The last scene shows two modern-day travelers, a man and woman, surveying the hilly landscape.

== Cast ==
- Ewan McGregor as Yeshua and The Demon
- Tye Sheridan as Son
- Ciarán Hinds as Father
- Ayelet Zurer as Mother
- Susan Gray as the Demonic Woman

== Production ==
On February 1, 2014, the cinematographer Emmanuel Lubezki told Deadline Hollywood that he was going to work on a film in the desert with his friend Rodrigo García and Ewan McGregor. He said "It's a tiny little beautiful, extraordinary script that Rodrigo wrote that we’re going to shoot for five weeks." On February 5, 2014 two actors, Ewan McGregor and Tye Sheridan, joined the film cast. McGregor plays the dual roles of a holy man and a demon. The film is written and directed by Rodrigo García, while Division Films and Mockingbird Pictures produced the film. Ayelet Zurer and Ciarán Hinds play the roles of Sheridan's character's parents. The film premiered at the 2015 Sundance Film Festival. The movie was shot at Anza-Borrego Desert State Park in the Colorado Desert of Southern California.
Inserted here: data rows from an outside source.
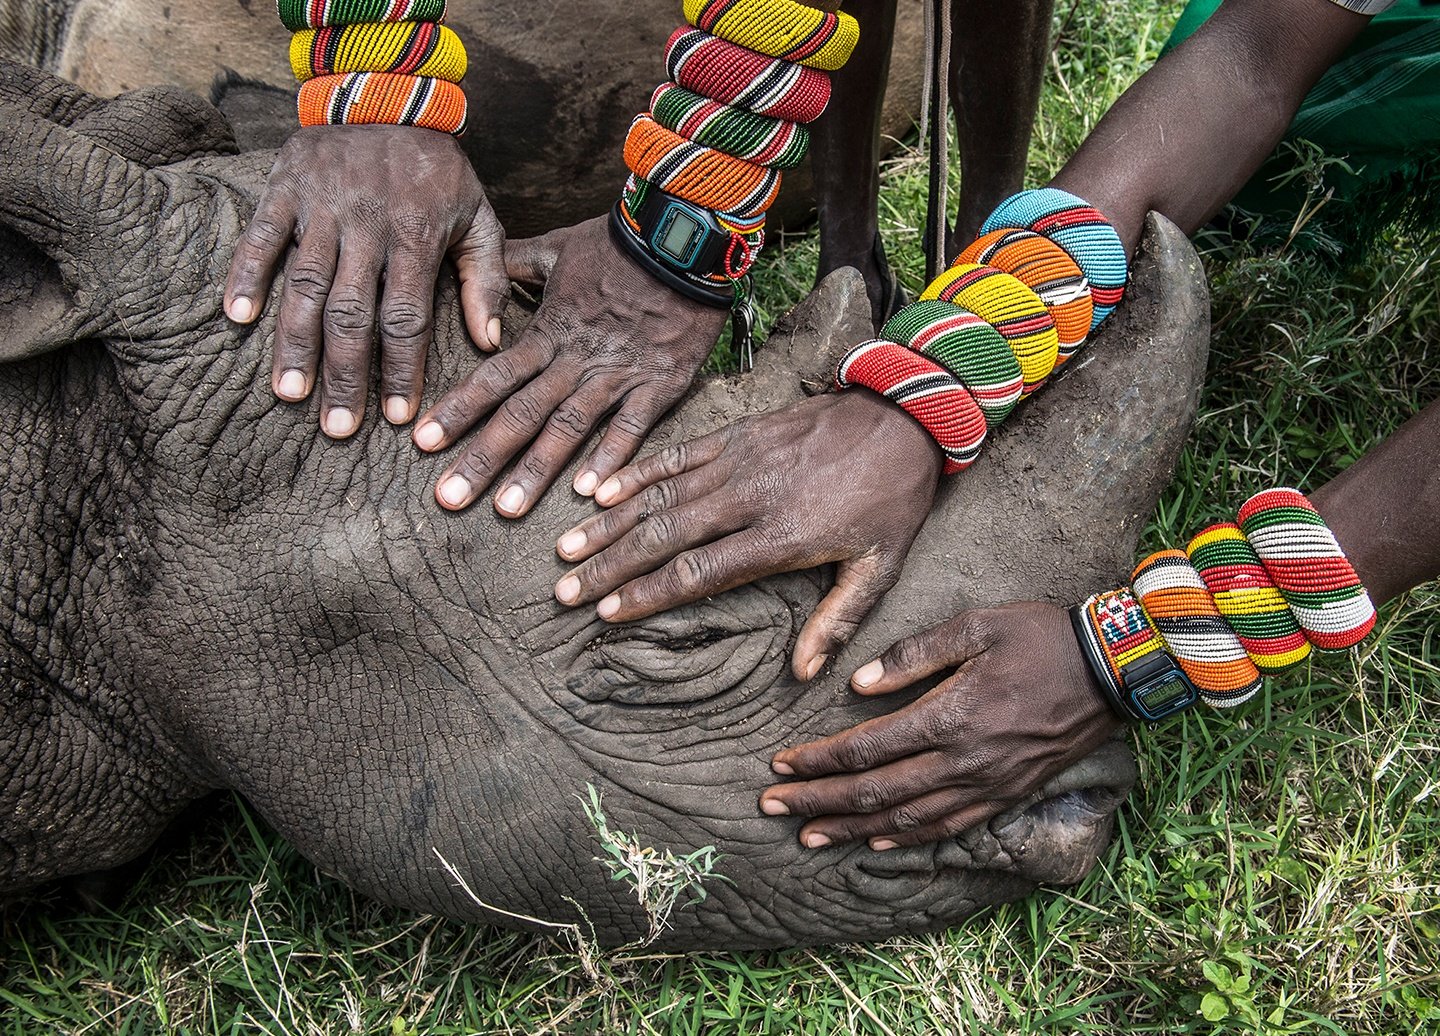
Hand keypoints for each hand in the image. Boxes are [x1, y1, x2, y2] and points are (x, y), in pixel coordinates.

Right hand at [224, 125, 507, 436]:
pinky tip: (237, 319)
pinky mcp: (285, 186)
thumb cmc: (438, 170)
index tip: (399, 417)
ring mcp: (321, 205)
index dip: (401, 369)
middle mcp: (366, 224)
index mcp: (416, 235)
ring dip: (295, 342)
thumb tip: (490, 343)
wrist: (389, 93)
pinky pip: (262, 236)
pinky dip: (246, 275)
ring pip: (305, 284)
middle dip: (346, 374)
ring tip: (290, 394)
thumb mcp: (478, 216)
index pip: (407, 316)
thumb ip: (485, 279)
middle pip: (352, 313)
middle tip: (338, 428)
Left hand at [413, 216, 726, 517]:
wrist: (683, 238)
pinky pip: (632, 427)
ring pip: (568, 428)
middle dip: (482, 457)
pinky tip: (590, 494)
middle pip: (520, 414)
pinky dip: (611, 458)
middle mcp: (575, 361)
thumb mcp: (560, 246)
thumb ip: (517, 262)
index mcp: (549, 332)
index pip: (494, 377)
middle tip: (448, 497)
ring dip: (535, 470)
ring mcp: (617, 375)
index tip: (422, 442)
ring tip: (506, 509)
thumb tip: (482, 263)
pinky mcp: (659, 384)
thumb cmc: (622, 242)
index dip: (457, 410)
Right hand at [551, 390, 941, 679]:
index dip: (649, 593)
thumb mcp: (880, 566)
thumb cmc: (892, 498)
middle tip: (566, 591)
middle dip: (610, 565)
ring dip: (609, 523)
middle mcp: (750, 496)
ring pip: (660, 495)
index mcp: (783, 535)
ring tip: (567, 548)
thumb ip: (838, 621)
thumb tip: (804, 674)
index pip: (700, 571)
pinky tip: (599, 490)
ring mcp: (739, 460)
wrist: (906, 416)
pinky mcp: (738, 434)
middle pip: (665, 535)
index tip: (608, 612)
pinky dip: (636, 473)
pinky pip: (677, 455)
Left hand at [757, 601, 1122, 849]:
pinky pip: (948, 828)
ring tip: (809, 836)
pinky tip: (876, 842)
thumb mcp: (976, 626)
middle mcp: (964, 762)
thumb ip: (913, 655)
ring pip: (906, 819)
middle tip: (770, 809)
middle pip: (875, 792)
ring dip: (852, 829)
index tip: (780, 765)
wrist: (1113, 671)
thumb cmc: (1041, 637)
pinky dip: (907, 838)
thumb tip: (857, 686)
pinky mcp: (1007, 795)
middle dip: (818, 801)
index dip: (819, 760)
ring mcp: (987, 785)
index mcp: (950, 717)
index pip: (867, 748)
The film was awarded the Dolby Family fellowship, a grant that allows filmmakers to finish their sound design and mix in Dolby Atmos. Sound Designers and Re-recording mixers J.M. Davey and Zach Seivers completed the original sound design and mix as well as the Dolby Atmos remix. Skip Lievsay, who won the Academy Award for Best Sound for his work on Gravity, served as a mentor to Davey and Seivers for the Atmos remix.

==Reception==

The review aggregator website Rotten Tomatoes reported that 77% of critics have given the film a positive review based on 70 reviews, with an average rating of 6.69/10. The site's critics consensus reads, "Last Days in the Desert offers enough stately grandeur and spiritual exploration to offset an occasionally ambiguous narrative." On Metacritic, the film achieved an average score of 67 out of 100 based on 20 reviews, signifying "generally favorable" reviews.

In his 2015 Sundance review for Vulture, Bilge Ebiri calls the film "haunting," reading its beautiful landscapes as a narrative device. Justin Chang echoes the sentiment for Variety, writing of "the crystalline beauty of the cinematography." Beyond Emmanuel Lubezki's photography, however, others call the drama [also] arid in places.

Several reviewers note the combination of a spiritual story with broader appeal via its tale of familial relationships, especially between fathers and sons. McGregor had a similar observation about his role in the film, saying: "It’s not telling a Biblical story. I think it’s a film about fathers and sons. Jesus and God are the ultimate father and son relationship."